Now there is a new worry. There have been an increasing number of reports in the last year that prostate cancer is being overdiagosed. The most serious charge leveled at the ubiquitous PSA (Prostate-Specific Antigen) screening comes from the man who discovered the test, Richard Ablin, professor of immunology and pathology at the University of Arizona. In a March 2010 New York Times editorial, he wrote that PSA testing has become a “profit-driven public health disaster” costing the public $3 billion a year.

Far too many men hear “cancer,” say researchers, and opt for surgery immediately. But PSA screening is actually not that definitive. “It can’t distinguish between the two types of prostate cancer,” wrote Ablin, “the one that will kill you and the one that won”t.”

There might be other causes for a high PSA number, such as a prostate infection or even a recent ingestion of ibuprofen. While prostate cancer will unquestionably trigger a high PSA, a high PSA alone doesn’t necessarily mean cancer.

Trying New Treatments

What’s a guy to do? Studies are now suggesting that not all cancers require a surgical fix. And according to the U.S. Preventive Services Task Force, doctors should not even screen men older than 75.

So men are approaching treatment with greater caution. One new option is to take an intimate picture of the area in question with a color-Doppler sonogram. This method has been advanced by Dr. Duke Bahn at the Prostate Institute of America in Ventura, California. He uses the sonogram images in concert with those obtained by commonly used TRUS—the transrectal ultrasound probe that is inserted into the rectum to take a picture of the prostate and identify the size and location of a tumor. This evidence is then measured against the PSA readout to detect abnormalities. Bahn has also advanced the technique of cryotherapy—freezing and destroying prostate tumors.

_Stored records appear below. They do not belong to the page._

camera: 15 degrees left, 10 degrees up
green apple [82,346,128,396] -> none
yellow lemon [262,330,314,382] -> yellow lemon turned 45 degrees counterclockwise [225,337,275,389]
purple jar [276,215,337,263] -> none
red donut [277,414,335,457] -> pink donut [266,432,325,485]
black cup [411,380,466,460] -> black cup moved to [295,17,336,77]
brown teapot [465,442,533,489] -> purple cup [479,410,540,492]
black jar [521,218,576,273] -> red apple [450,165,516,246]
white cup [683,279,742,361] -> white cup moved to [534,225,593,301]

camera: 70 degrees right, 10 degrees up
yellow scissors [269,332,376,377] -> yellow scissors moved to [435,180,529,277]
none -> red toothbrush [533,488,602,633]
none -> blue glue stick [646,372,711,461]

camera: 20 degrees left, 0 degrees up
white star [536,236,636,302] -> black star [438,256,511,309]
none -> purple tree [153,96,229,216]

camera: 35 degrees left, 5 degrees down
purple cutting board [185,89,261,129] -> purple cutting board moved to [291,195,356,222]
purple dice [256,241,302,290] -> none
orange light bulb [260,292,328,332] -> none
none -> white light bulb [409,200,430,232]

In tests being developed by Dr. E. David Crawford, professor of urology at the University of Colorado, 3-D mapping is being used to better see the affected area, in addition to more sophisticated genetic testing on the tumors. Crawford has found that urine analysis can open the window on one’s RNA—the “messenger” cells of one’s DNA—helping to reveal a tumor’s danger.

The Waiting Game

With all the information emerging about some cancers being essentially harmless, more men are opting for “watchful waiting,” i.e., not resorting to surgery unless symptoms warrant.

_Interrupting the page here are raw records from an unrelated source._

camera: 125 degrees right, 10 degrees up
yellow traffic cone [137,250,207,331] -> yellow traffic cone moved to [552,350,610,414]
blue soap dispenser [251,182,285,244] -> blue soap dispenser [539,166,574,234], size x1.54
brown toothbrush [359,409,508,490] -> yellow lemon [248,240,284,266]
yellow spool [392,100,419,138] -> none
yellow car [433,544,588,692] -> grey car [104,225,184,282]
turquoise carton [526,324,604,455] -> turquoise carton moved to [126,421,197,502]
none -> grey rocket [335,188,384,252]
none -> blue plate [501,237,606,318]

Meanwhile, the National Cancer Institute reports some new treatments undergoing clinical trials, including: biologic therapy (taking substances from the patient’s immune system to fight the cancer); high-intensity-focused ultrasound (applied through an endorectal probe); and proton beam radiation therapy (which targets the tumors with streams of protons).

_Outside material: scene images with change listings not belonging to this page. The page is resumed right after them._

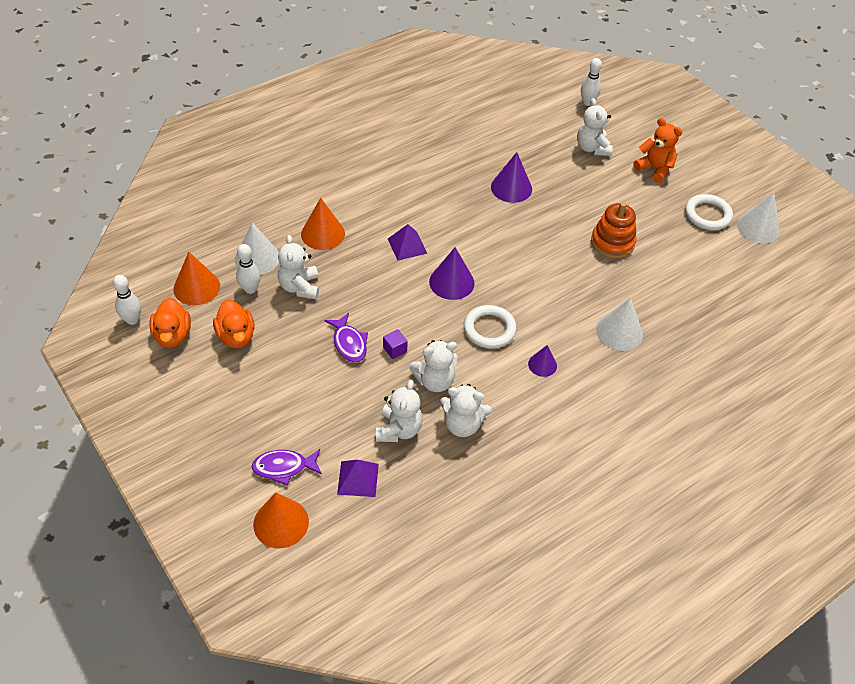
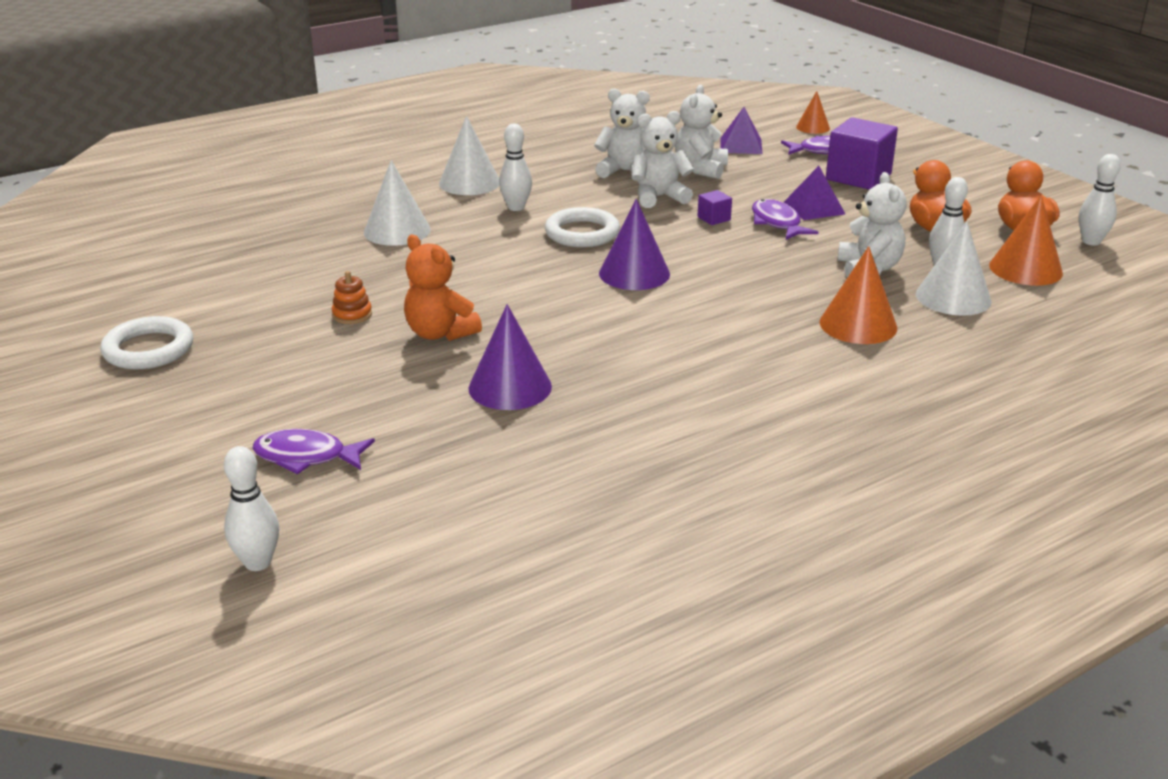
camera: 175 degrees left, 20 degrees down
orange cone [253,493,309,548] -> orange cone [796,91,830,134], size x0.60
purple pyramid [388,224,427,261] -> purple pyramid moved to [784,166,845,220]
purple cone [528,345,557,377] -> white bowling pin [499,124,532,211]
white teddy bear [577,98,613,156] -> purple fish [252,429,375,475]
orange stacking toy [591,202,637,258] -> orange stacking toy [332,271,372,324], size x0.52
orange teddy bear [633,118,682,183] -> orange teddy bear moved to [404,235,482,341]
white cone [737,193,780,243] -> white cone moved to [439,116,499,195]
none -> purple cube [826,117,898,190]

Surrounded by thousands of sea sponges in her Vancouver laboratory, Dr. Sadar has high hopes for the experimental drug she has developed, EPI-001. For the nearly 200,000 men a year who are diagnosed with possible prostate cancer, the idea of avoiding needles, knives and other bombardments with something made from a sea sponge would sound very comforting, indeed.


Fighting Back, Naturally

While there is no miracle pill (or supplement), the right diet can help keep your prostate healthy.” Cooked tomatoes, in soup or pasta sauce (for lycopene)
” Vitamin D (if you’re not getting enough sunshine)
” Vitamin K2 (shown to reduce prostate cancer risk by 35%)” Onions and garlic (help to reduce benign prostatic hyperplasia, a noncancerous enlargement of the prostate gland)
” Walnuts (slow tumor growth)
” Red wine and green tea (for polyphenols and antioxidants)
” Spinach (for folate)

What’s bad? High-fat, high-carb diets, which lead to too much insulin in the blood. In other words, ditch the donuts for a bag of walnuts.